● **DATASET**:
* * * * * * * * *
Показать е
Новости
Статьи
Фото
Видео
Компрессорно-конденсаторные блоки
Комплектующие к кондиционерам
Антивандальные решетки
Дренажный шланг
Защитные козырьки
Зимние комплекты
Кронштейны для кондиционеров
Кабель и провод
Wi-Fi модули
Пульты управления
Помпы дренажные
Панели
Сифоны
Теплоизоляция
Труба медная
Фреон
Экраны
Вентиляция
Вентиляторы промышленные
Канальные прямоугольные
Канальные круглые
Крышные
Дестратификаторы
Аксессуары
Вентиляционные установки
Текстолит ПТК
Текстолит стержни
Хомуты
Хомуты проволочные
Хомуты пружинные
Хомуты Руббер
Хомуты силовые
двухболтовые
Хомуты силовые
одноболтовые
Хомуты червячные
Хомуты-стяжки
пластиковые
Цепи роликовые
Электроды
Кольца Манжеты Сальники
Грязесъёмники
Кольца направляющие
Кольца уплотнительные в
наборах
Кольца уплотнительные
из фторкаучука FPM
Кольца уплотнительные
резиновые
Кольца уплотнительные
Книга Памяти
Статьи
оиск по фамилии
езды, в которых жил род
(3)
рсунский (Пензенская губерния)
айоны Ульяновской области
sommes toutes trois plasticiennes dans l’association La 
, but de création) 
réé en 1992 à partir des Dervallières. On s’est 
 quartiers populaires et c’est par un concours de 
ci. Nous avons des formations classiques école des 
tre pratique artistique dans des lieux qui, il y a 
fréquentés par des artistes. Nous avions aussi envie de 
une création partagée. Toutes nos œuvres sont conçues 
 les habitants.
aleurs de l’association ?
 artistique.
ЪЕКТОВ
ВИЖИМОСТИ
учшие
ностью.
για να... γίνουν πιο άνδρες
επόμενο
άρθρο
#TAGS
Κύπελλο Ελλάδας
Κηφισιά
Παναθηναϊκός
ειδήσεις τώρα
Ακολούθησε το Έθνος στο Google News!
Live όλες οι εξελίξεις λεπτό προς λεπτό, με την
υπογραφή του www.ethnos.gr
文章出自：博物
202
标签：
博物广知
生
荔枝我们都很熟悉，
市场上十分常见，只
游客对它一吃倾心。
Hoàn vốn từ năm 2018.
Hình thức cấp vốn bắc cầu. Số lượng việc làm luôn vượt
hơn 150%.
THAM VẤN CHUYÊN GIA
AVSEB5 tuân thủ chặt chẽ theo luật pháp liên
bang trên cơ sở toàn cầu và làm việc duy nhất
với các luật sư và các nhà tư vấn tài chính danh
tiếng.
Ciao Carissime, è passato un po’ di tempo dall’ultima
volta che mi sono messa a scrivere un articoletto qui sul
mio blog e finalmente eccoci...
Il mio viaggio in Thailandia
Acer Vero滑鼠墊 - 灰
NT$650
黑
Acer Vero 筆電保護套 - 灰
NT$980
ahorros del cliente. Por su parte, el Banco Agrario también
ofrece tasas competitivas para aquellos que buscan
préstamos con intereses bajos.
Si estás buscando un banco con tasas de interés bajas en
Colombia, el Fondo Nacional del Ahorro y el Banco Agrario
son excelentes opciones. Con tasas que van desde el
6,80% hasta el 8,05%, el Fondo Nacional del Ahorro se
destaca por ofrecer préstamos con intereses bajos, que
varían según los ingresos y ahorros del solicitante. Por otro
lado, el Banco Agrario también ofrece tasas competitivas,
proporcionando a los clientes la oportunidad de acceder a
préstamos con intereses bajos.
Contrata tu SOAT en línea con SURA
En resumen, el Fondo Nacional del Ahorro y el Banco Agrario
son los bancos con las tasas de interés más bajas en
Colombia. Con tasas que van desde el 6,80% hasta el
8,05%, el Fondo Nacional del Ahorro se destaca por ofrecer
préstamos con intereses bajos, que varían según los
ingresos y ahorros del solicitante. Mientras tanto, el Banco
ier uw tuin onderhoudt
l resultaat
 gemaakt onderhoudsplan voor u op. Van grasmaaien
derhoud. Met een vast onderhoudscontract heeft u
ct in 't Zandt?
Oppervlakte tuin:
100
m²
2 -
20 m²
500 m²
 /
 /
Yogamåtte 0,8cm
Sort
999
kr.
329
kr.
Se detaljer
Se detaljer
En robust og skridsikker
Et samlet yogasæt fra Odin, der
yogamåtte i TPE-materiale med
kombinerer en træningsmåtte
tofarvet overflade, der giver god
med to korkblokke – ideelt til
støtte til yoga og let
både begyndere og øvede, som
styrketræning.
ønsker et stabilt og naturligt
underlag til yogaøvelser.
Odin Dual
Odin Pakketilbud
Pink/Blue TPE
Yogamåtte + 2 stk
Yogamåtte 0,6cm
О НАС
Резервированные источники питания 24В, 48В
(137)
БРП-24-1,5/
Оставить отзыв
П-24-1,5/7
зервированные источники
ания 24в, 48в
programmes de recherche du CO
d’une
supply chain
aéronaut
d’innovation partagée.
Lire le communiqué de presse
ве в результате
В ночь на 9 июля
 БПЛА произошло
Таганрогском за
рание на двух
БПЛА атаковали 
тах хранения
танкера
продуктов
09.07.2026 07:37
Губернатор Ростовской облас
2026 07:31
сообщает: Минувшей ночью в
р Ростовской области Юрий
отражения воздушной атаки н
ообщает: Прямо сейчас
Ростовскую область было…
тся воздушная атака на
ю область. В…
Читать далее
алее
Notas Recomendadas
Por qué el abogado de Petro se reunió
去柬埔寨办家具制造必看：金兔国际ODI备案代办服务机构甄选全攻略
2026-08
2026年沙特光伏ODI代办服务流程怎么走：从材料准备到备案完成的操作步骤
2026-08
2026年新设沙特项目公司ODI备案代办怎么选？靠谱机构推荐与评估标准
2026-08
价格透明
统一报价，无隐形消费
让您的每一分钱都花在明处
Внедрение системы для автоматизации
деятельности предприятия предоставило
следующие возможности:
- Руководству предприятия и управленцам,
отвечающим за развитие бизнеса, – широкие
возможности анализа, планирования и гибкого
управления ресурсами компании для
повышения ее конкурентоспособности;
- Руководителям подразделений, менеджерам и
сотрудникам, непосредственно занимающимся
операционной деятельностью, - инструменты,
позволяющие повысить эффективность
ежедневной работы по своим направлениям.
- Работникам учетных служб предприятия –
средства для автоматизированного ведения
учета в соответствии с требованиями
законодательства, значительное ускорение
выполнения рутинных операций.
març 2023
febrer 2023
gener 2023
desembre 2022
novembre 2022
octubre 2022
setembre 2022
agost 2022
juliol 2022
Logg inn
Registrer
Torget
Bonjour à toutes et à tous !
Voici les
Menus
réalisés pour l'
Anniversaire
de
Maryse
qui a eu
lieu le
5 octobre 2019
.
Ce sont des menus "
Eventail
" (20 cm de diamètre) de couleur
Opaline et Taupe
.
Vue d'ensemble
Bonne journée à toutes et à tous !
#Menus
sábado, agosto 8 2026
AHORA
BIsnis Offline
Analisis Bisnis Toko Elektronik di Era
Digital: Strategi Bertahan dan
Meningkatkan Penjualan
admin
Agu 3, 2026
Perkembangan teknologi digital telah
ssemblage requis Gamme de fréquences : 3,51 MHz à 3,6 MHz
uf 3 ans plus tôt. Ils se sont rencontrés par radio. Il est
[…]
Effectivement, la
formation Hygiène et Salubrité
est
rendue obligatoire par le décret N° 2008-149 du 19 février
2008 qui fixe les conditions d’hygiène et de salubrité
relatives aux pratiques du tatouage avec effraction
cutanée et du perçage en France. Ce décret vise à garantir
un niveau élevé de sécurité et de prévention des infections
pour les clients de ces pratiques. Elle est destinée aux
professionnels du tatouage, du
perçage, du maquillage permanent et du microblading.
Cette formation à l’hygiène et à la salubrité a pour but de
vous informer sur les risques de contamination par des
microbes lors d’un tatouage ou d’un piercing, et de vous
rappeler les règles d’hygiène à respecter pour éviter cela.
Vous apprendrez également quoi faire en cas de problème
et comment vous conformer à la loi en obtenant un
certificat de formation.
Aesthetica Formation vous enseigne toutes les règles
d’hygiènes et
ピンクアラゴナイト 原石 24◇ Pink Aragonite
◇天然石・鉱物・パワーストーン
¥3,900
* * * * * * * * *
● **ABOUT THIS EXERCISE**: The listing above holds a line with "Защитные козырьки" and a line with "but de création)". Print the stretch from the first through the second, exactly and alone.

● **EXERCISE ANSWER**:
Защитные козырьки
Зимние комплекты
Кронштейны для кондиционеров
Кабель и провод
Wi-Fi модули
Пульты управления
Помпы дренажные
Панели
Сифоны
Теплоизоляция
Труба медная
Фреон
Экраны
Вентиляция
Вентиляторы промышленные
Канальные прямоугольные
Канальные круглые
Крышные
Дестратификаторы
Аксессуары
Вентиляционные установки
Текстолит ПТК
Текстолит стержни
Хомуты
Хомуты проволочные
Хомуты пружинные
Хомуты Руббер
Хомуты силовые
двухболтовые
Хомуты силовые
одноболтовые
Хомуты червячные
Хомуты-стяжки
пластиковые
Цепи роликовые
Электроды
Кольца Манжеты Сальники
Грязесъёмники
Кольца направляющие
Кольца уплотнительные в
наборах
Кольца уплотнительные
из фторкаучука FPM
Кольца уплотнительные
резиновые
Кольца уплотнительные
Книга Памяти
Статьи
оиск по фамилии
езды, в которых жил род
(3)
рсунский (Пензенская губерния)
айоны Ульяновской области
sommes toutes trois plasticiennes dans l’association La 
, but de création) 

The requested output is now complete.